No llovía ese día y, sin embargo, me llamaba la atención las capuchas a modo de gorro que se ponían los peones cuando cargaban en los hombros aquellos enormes y pesados cestos. Me gustaba verlos cubiertos con aquellos sacos de arpillera que, hábilmente, se transformaban en un gorro largo que iba desde la cabeza hasta la cintura aproximadamente, y que era la medida de uno de aquellos sacos. 
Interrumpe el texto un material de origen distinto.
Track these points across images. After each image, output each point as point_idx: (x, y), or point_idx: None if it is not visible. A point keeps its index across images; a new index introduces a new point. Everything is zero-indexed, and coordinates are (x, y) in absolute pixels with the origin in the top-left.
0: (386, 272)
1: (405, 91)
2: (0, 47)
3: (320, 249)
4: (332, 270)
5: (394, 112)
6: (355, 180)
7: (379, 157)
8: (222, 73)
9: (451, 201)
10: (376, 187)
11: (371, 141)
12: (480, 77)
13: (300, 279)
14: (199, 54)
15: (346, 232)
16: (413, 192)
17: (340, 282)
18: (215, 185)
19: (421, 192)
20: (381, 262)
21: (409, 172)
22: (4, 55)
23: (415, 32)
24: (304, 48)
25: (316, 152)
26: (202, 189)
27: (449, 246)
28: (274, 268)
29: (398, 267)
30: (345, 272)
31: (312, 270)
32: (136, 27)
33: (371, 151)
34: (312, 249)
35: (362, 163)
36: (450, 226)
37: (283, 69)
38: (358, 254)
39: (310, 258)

El simple hecho de hundir uno de los extremos en punta del saco hacia adentro y que quedara parejo con la otra punta, resultaba una especie de milagro o de magia a mis ojos, pues se convertía en una caperuza de color beige con una raya azul de extremo a extremo. Esta raya azul indicaba que el saco llevaba unos 50 kilos o poco más, una vez lleno. Yo me imaginaba ser Caperucita Roja cuando mi tía me cubría con uno de aquellos sacos cuando llovía. Incluso jugaba a ser reina por un día, danzando y bailando, cubierta con aquella capa rústica y áspera y que nada tenía que envidiar a las telas de terciopelo, raso y satén de las cortes imperiales.
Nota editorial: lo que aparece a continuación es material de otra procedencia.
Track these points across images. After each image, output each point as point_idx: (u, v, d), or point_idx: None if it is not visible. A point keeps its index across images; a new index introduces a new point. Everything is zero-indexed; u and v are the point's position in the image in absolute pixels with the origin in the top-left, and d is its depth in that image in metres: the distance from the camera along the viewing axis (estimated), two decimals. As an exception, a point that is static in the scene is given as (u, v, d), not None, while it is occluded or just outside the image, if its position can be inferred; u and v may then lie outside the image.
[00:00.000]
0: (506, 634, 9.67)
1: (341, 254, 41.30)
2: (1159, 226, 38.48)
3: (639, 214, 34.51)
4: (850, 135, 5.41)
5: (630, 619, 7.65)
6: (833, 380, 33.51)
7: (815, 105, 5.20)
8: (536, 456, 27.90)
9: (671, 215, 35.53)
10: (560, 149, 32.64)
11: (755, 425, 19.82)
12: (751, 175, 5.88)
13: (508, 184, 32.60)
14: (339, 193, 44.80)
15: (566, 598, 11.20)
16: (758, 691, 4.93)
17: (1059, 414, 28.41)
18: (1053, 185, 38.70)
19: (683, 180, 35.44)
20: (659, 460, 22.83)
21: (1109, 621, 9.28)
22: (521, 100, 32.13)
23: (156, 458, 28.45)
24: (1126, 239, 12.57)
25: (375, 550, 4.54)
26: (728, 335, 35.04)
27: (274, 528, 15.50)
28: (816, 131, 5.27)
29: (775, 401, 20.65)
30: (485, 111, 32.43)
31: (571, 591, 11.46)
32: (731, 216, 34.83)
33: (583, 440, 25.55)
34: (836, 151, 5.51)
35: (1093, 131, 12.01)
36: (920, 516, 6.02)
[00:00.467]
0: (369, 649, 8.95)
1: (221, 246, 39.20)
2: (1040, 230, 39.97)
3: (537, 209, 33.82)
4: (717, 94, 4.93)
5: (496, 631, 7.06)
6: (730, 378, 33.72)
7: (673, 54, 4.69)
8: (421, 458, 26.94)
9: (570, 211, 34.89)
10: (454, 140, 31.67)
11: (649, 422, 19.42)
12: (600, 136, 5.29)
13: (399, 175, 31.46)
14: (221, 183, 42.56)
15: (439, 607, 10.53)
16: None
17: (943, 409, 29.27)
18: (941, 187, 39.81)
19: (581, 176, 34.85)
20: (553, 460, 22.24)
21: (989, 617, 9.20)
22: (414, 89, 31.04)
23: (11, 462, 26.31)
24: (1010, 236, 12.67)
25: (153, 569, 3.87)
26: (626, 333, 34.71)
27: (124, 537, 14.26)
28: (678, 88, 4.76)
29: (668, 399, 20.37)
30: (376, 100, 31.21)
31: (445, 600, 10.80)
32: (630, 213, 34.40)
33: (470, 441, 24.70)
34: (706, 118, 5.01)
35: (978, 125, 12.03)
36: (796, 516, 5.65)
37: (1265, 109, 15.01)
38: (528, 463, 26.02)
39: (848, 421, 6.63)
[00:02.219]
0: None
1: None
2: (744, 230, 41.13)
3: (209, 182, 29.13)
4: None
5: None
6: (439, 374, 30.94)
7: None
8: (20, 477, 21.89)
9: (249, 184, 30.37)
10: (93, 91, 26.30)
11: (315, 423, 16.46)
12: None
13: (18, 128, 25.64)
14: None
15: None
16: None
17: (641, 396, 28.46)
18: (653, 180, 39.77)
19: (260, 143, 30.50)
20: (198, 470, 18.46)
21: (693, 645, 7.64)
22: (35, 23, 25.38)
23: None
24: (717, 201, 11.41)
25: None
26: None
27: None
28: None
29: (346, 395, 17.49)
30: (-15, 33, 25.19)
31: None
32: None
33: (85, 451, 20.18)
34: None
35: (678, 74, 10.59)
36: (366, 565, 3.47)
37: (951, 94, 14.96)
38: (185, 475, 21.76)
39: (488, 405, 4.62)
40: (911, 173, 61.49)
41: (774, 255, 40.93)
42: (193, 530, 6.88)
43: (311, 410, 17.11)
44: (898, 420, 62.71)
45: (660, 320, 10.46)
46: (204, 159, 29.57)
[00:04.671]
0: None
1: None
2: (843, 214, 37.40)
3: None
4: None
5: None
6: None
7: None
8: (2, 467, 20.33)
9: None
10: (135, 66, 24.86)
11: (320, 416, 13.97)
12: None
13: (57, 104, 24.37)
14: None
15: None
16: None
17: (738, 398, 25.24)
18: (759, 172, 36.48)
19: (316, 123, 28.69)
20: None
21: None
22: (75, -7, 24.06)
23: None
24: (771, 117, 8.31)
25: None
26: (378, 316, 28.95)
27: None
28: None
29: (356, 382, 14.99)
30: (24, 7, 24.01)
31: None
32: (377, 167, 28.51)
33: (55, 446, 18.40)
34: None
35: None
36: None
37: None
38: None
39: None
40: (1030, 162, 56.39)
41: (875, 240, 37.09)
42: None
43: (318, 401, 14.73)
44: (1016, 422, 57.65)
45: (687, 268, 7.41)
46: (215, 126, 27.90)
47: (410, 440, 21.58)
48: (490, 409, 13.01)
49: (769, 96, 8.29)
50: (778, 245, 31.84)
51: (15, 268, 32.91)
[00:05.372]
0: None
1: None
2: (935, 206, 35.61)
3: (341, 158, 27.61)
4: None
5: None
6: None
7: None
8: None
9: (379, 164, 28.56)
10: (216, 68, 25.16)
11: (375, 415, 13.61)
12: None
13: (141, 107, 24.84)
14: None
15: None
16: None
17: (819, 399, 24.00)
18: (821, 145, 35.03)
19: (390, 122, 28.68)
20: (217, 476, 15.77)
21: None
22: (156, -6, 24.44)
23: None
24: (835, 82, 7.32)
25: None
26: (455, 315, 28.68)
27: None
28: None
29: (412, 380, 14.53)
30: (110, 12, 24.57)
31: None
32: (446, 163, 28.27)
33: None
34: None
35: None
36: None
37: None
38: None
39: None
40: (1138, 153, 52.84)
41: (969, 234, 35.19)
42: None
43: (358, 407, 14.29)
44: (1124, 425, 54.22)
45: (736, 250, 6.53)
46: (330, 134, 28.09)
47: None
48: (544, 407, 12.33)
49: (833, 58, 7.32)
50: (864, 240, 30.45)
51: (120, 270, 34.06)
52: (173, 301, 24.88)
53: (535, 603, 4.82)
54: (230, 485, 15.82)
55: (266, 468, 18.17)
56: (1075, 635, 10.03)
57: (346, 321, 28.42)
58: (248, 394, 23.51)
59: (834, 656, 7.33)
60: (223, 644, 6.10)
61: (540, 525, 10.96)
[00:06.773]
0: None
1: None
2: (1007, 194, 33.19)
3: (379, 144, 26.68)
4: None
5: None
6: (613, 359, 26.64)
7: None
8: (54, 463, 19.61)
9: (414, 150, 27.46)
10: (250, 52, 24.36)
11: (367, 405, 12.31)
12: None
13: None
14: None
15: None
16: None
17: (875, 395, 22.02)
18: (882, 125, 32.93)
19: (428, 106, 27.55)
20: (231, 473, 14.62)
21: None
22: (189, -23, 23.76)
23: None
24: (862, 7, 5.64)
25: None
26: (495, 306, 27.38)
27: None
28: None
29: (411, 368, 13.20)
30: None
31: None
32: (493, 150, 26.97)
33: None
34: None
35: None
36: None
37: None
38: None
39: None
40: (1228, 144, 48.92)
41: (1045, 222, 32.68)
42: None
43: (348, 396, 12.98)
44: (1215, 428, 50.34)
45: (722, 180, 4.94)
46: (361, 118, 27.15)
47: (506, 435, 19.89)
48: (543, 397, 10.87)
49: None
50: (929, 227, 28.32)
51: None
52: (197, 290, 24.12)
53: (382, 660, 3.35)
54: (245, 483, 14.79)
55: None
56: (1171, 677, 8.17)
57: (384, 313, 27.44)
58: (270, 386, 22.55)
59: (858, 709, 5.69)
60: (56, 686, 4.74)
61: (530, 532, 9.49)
A través de las rendijas de aquellos cestos de castaño y mimbre se escurría un hilillo de jugo de las uvas durante el transporte hasta el lagar. Así, el invento de este gorro tipo cucurucho hacía las veces de impermeable de tal manera que aquel líquido pegajoso y aromático que se colaba no llegara a manchar las cabezas o las espaldas de los peones. 

A mi abuela no le gustaba la lluvia por la vendimia y yo esperaba que apareciera en cualquier momento para coronarme con aquel invento para luego intentar saltar y brincar bajo la lluvia sabiendo que estaba bien cubierta y protegida.

Un saco como impermeable, ¡qué gran invento!